What to do →
Print, unchanged, the portion of the data that opens with the line containing "Log line for the ruler" and closes with the line containing "Entry: 15.5 cm", both lines included.

Available data →
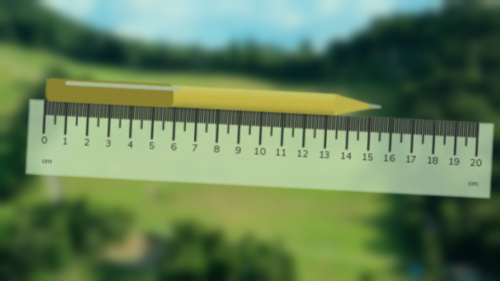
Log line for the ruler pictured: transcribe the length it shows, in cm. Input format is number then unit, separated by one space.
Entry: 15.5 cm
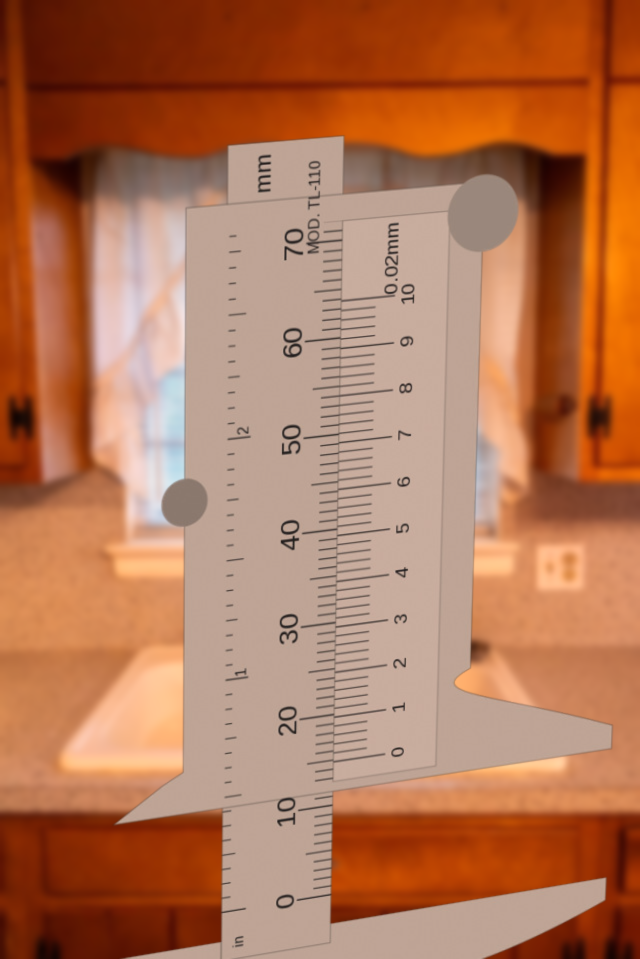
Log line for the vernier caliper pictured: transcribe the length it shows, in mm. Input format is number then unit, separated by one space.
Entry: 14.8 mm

--

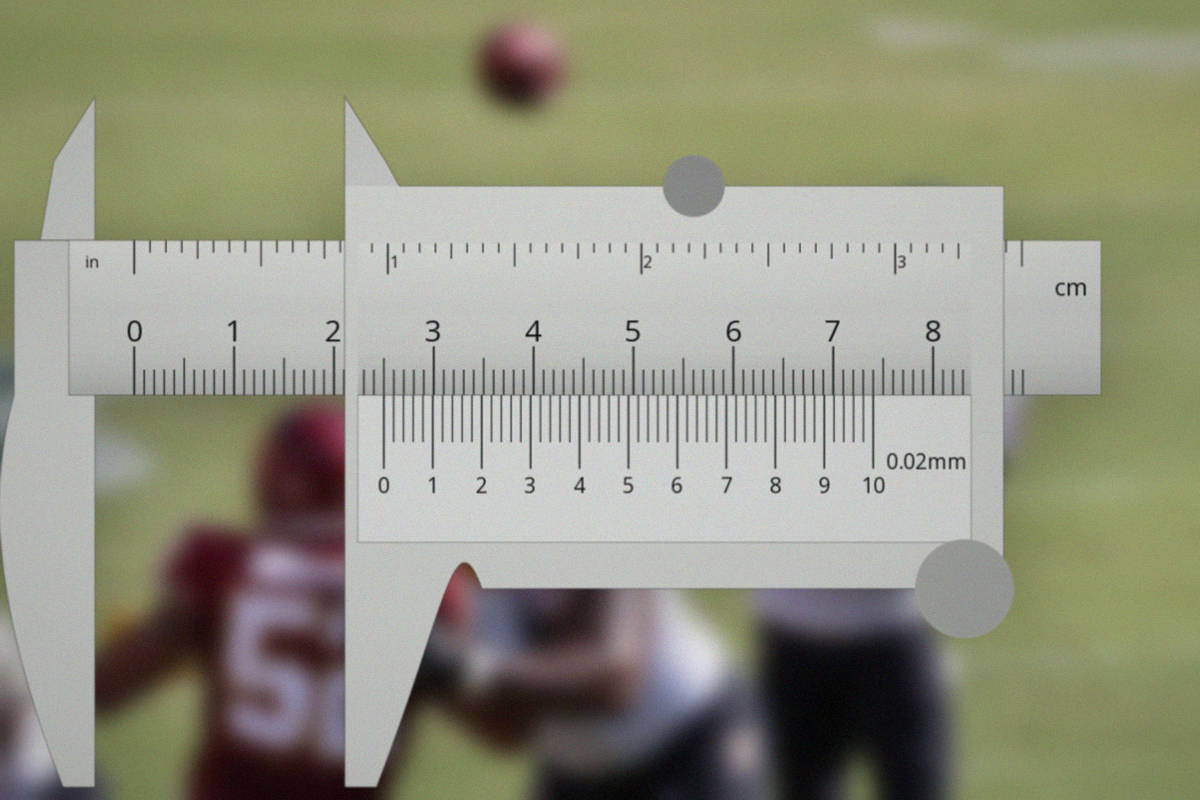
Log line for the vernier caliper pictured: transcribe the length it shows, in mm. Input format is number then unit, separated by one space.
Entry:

---

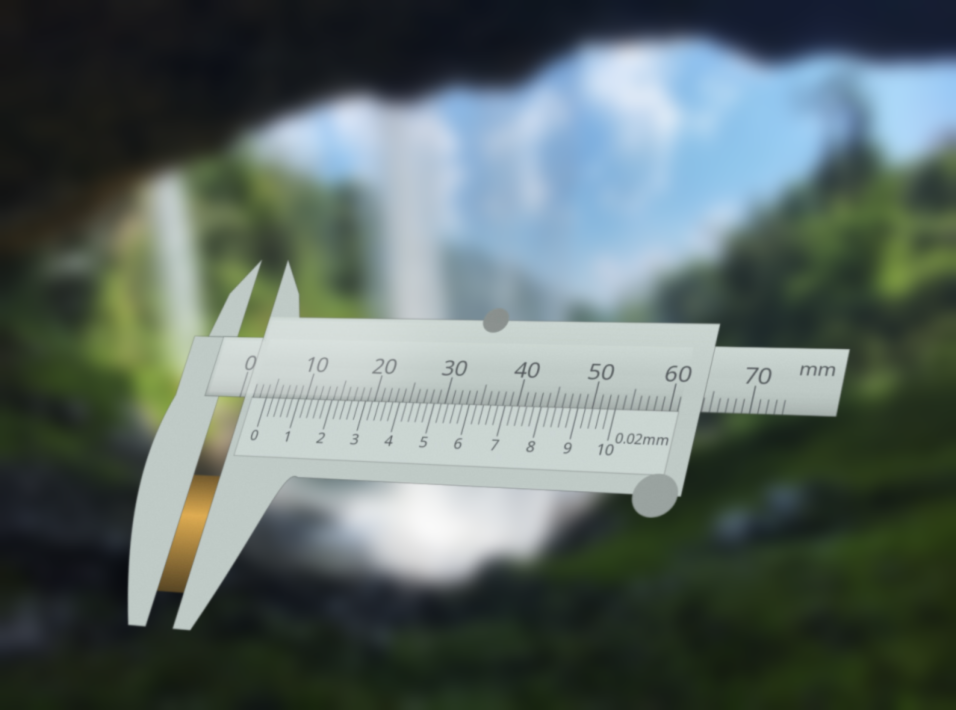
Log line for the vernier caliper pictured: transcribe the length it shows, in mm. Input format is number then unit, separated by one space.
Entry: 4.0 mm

Answer to the problem →
Log line for the ruler pictured: transcribe the length it shows, in cm. Input format is number then unit, separated by one space.
Entry: 15.5 cm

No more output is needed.